#### YOUR OBJECTIVE
Could the data below please be reproduced word for word, without the pictures?

#### TASK DATA

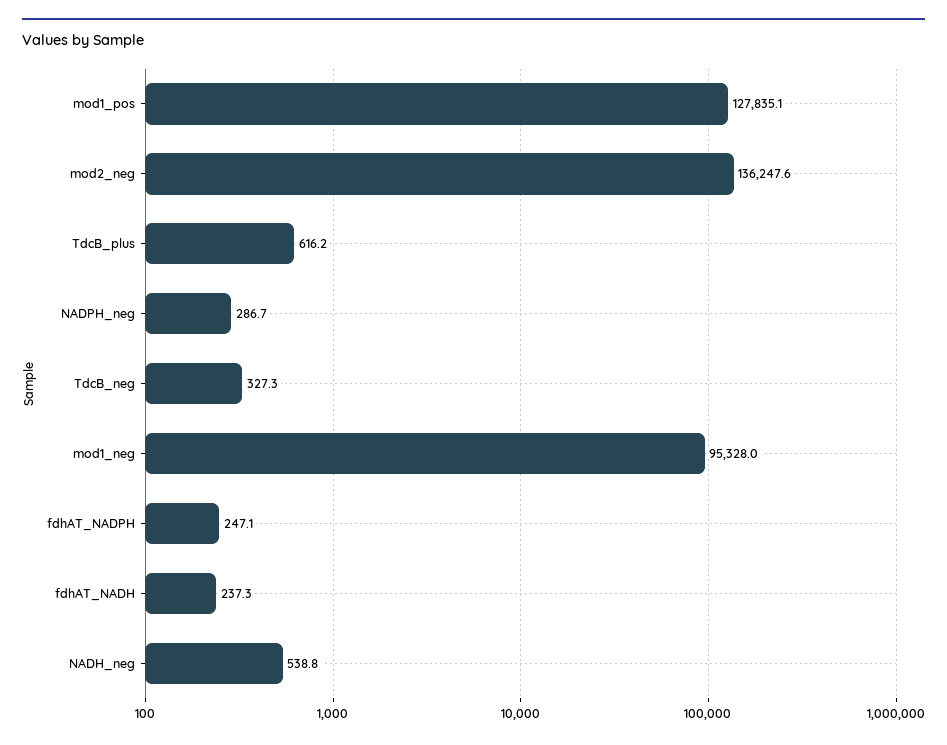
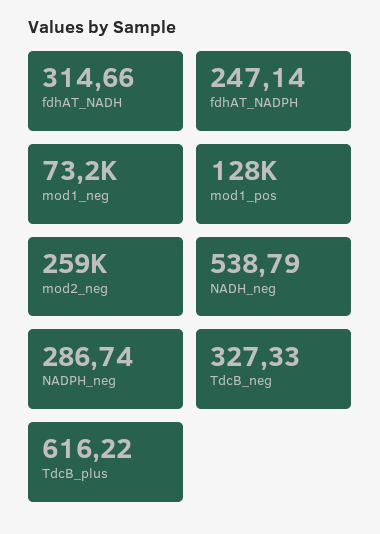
  {
    "mod1_pos": 127835.1,
-   "mod2_neg": 136247.6,
+   "mod2_neg": 259000,
    "TdcB_plus": 616.22,
    "NADPH_neg": 286.74,
    "TdcB_neg": 327.33,
-   "mod1_neg": 95328,
+   "mod1_neg": 73200,
    "fdhAT_NADPH": 247.14,
-   "fdhAT_NADH": 237.3,
+   "fdhAT_NADH": 314.66,
    "NADH_neg": 538.79
  }

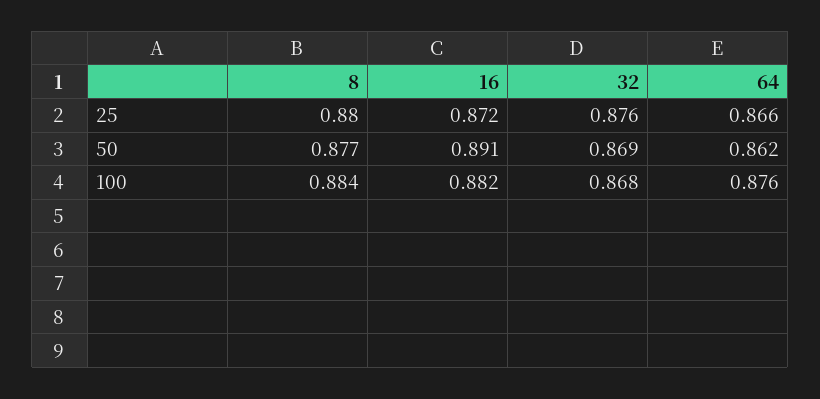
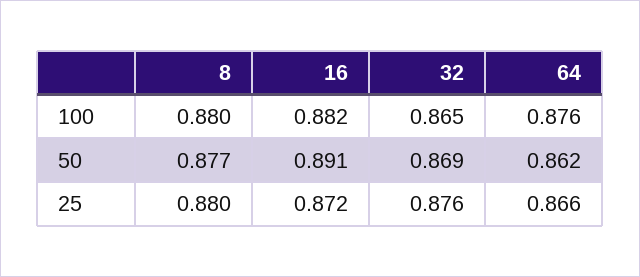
  {
    "8": {
      "25": 0.88,
      "50": 0.877,
-     "100": 0.884
+     "100": 0.88
    },
    "16": {
      "25": 0.872,
      "50": 0.891,
      "100": 0.882
    },
    "32": {
      "25": 0.876,
      "50": 0.869,
-     "100": 0.868
+     "100": 0.865
    },
    "64": {
      "25": 0.866,
      "50": 0.862,
      "100": 0.876
    }
  }

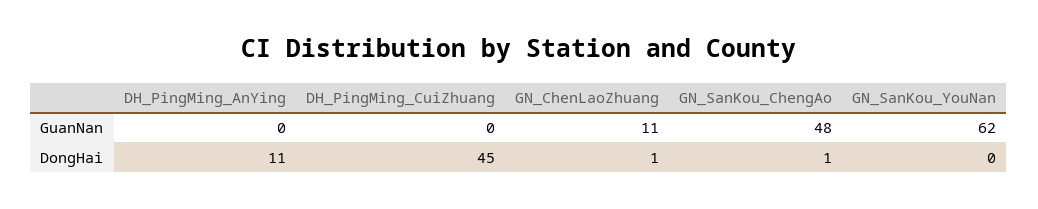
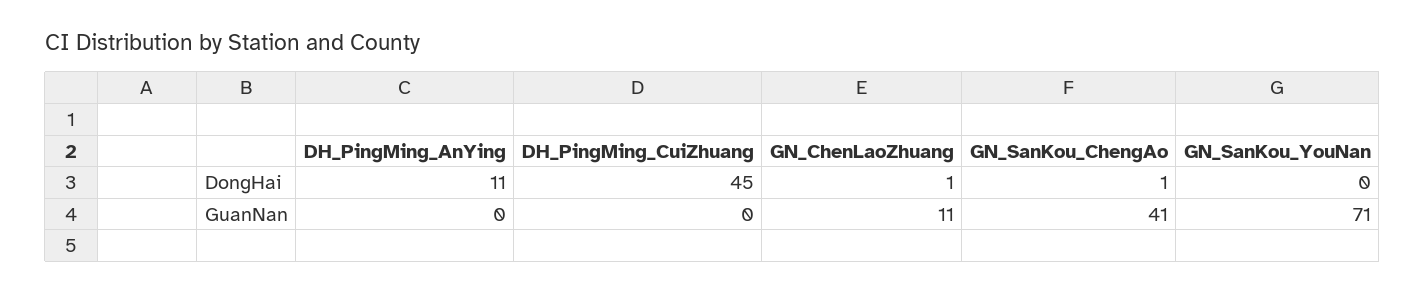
  {
    "DH_PingMing_AnYing": {
      "GuanNan": 0,
      "DongHai": 11
    },
    "DH_PingMing_CuiZhuang": {
      "GuanNan": 0,
      "DongHai": 45
    },
    "GN_ChenLaoZhuang": {
      "GuanNan": 11,
      "DongHai": 1
    },
    "GN_SanKou_ChengAo": {
-     "GuanNan": 48,
+     "GuanNan": 41,
      "DongHai": 1
    },
    "GN_SanKou_YouNan": {
-     "GuanNan": 62,
+     "GuanNan": 71,
      "DongHai": 0
    }
  }

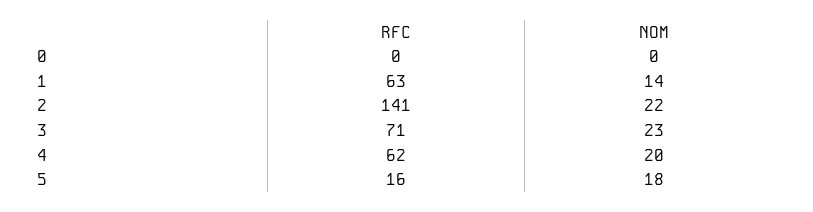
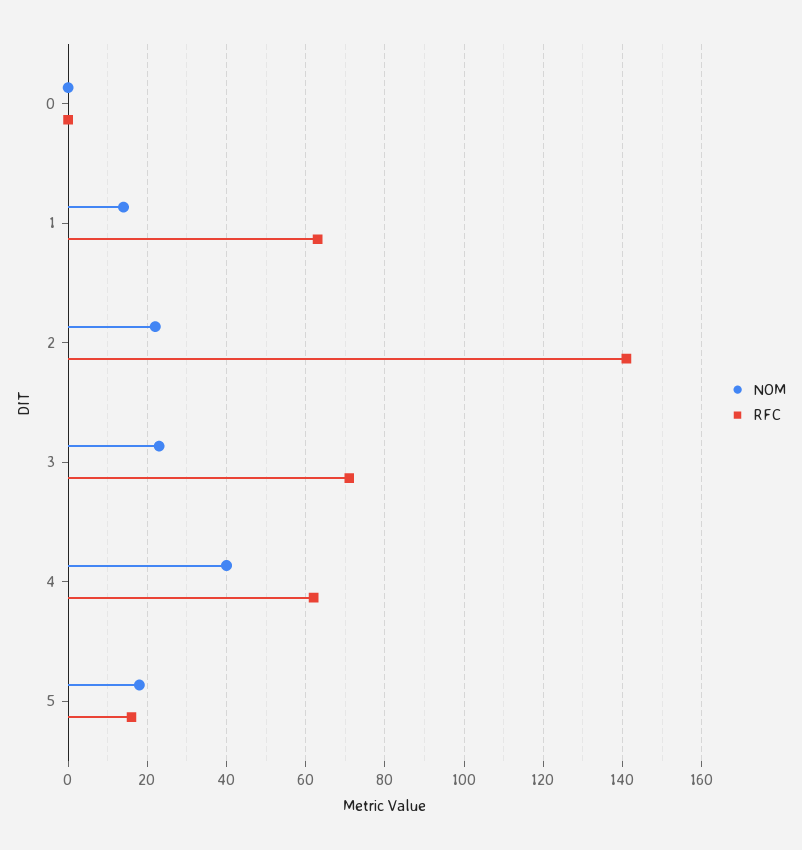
  {
    "RFC": {
      "0": 0,
      "1": 63,
      "2": 141,
      "3": 71,
      "4": 62,
      "5": 16
    },
    "NOM": {
      "0": 0,
      "1": 14,
      "2": 22,
      "3": 23,
-     "4": 20,
+     "4": 40,
      "5": 18
    }
  }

########

#### ANSWER AREA
  {
    "mod1_pos": 127835.1,
-   "mod2_neg": 136247.6,
+   "mod2_neg": 259000,
    "TdcB_plus": 616.22,
    "NADPH_neg": 286.74,
    "TdcB_neg": 327.33,
-   "mod1_neg": 95328,
+   "mod1_neg": 73200,
    "fdhAT_NADPH": 247.14,
-   "fdhAT_NADH": 237.3,
+   "fdhAT_NADH": 314.66,
    "NADH_neg": 538.79
  }

  {
    "8": {
      "25": 0.88,
      "50": 0.877,
-     "100": 0.884
+     "100": 0.88
    },
    "16": {
      "25": 0.872,
      "50": 0.891,
      "100": 0.882
    },
    "32": {
      "25": 0.876,
      "50": 0.869,
-     "100": 0.868
+     "100": 0.865
    },
    "64": {
      "25": 0.866,
      "50": 0.862,
      "100": 0.876
    }
  }

  {
    "DH_PingMing_AnYing": {
      "GuanNan": 0,
      "DongHai": 11
    },
    "DH_PingMing_CuiZhuang": {
      "GuanNan": 0,
      "DongHai": 45
    },
    "GN_ChenLaoZhuang": {
      "GuanNan": 11,
      "DongHai": 1
    },
    "GN_SanKou_ChengAo": {
-     "GuanNan": 48,
+     "GuanNan": 41,
      "DongHai": 1
    },
    "GN_SanKou_YouNan": {
-     "GuanNan": 62,
+     "GuanNan": 71,
      "DongHai": 0
    }
  }

  {
    "RFC": {
      "0": 0,
      "1": 63,
      "2": 141,
      "3": 71,
      "4": 62,
      "5": 16
    },
    "NOM": {
      "0": 0,
      "1": 14,
      "2": 22,
      "3": 23,
-     "4": 20,
+     "4": 40,
      "5": 18
    }
  }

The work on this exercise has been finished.